Start of Provided records

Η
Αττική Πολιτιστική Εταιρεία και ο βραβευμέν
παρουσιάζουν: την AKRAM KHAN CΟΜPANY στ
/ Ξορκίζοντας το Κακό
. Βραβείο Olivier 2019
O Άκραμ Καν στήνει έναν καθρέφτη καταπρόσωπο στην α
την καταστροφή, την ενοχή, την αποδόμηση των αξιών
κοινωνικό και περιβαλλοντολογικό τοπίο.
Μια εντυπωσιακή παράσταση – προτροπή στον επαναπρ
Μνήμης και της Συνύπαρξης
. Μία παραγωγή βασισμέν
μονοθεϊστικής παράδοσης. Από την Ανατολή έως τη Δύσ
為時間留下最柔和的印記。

End of Provided records
Start of Provided records

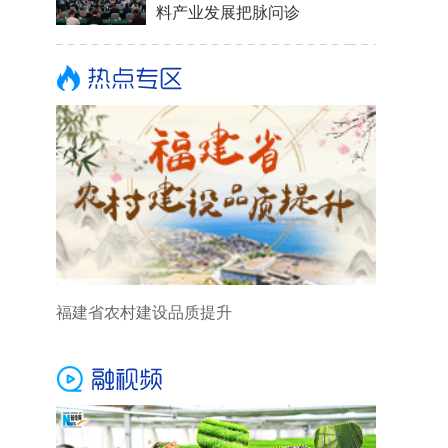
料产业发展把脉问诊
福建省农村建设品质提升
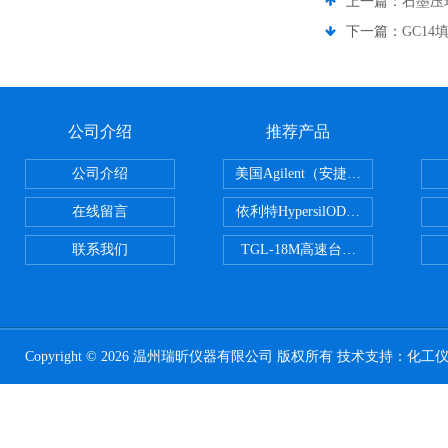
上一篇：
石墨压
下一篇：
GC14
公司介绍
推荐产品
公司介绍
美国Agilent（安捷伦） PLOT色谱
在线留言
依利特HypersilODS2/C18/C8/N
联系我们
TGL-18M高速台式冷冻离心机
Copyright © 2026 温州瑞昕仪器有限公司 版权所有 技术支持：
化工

End of Provided records

■ Required action
Set down, from the entries above, exactly the lines from the one with "Βραβείο Olivier 2019" up to and including the one with "為時間留下最柔和的印記。", and no other lines.

■ Solution for this task
. Βραβείο Olivier 2019
O Άκραμ Καν στήνει έναν καθρέφτη καταπρόσωπο στην α
την καταστροφή, την ενοχή, την αποδόμηση των αξιών
κοινωνικό και περιβαλλοντολογικό τοπίο.
Μια εντυπωσιακή παράσταση – προτροπή στον επαναπρ
Μνήμης και της Συνύπαρξης
. Μία παραγωγή βασισμέν
μονοθεϊστικής παράδοσης. Από την Ανατολή έως τη Δύσ
為時間留下最柔和的印記。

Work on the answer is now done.